### Task
Scan the records beneath this line for the line holding "thumb ip: (684, 530)" and the line holding "middle tip: (190, 138)", then transcribe exactly those two and all lines between.

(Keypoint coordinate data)
_ _ _ _ _ _ _
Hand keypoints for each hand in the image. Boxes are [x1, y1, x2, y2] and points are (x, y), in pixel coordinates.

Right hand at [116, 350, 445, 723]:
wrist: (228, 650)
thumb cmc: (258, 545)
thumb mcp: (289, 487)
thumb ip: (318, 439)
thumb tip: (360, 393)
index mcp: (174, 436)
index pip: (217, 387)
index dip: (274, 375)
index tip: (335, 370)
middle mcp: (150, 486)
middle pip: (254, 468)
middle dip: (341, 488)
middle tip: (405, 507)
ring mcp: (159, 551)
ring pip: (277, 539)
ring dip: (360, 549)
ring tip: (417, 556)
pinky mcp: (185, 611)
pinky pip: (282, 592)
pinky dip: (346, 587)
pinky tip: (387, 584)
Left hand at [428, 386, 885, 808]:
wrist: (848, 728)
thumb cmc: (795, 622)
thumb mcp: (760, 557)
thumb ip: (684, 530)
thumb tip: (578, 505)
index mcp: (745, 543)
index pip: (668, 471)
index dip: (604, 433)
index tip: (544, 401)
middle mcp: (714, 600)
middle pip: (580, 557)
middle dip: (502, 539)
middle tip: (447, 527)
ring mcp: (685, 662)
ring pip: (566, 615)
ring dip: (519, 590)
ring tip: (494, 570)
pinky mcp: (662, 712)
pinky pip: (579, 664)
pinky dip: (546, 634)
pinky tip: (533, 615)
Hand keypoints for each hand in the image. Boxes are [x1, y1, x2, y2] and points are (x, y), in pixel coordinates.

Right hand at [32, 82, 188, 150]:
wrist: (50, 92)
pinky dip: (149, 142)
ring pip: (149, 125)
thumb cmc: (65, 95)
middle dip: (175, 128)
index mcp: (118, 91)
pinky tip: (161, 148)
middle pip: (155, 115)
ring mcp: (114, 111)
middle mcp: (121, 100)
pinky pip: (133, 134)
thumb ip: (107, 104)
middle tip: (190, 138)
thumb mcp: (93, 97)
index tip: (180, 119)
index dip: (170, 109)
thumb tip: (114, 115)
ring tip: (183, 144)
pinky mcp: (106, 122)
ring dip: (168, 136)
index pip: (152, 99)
_ _ _ _ _ _ _
### Task solution
thumb ip: (684, 530)
thumb tip: (578, 505)
index mcp: (745, 543)
index pip: (668, 471)
index dip: (604, 433)
index tip: (544, 401)
middle mcp: (714, 600)
middle pip: (580, 557)
middle dip: (502, 539)
middle tip: (447, 527)
ring mcp: (685, 662)
ring pip: (566, 615)
ring dip: (519, 590)
ring tip: (494, 570)
pinky mcp: (662, 712)
pinky pip: (579, 664)
pinky dip: (546, 634)
pinky tip: (533, 615)
Hand keypoints for each hand in the image. Boxes are [x1, y1, x2, y2] and points are (x, y), in pixel coordinates.

Right hand at [32, 82, 188, 150]:
wrist: (50, 92)
pinky dip: (149, 142)
ring pip: (149, 125)
thumb cmc: (65, 95)
middle dip: (175, 128)
index mcp: (118, 91)
pinky tip: (161, 148)
middle pip: (155, 115)
ring mcp: (114, 111)
middle mcp: (121, 100)
pinky pip: (133, 134)
thumb ip: (107, 104)
middle tip: (190, 138)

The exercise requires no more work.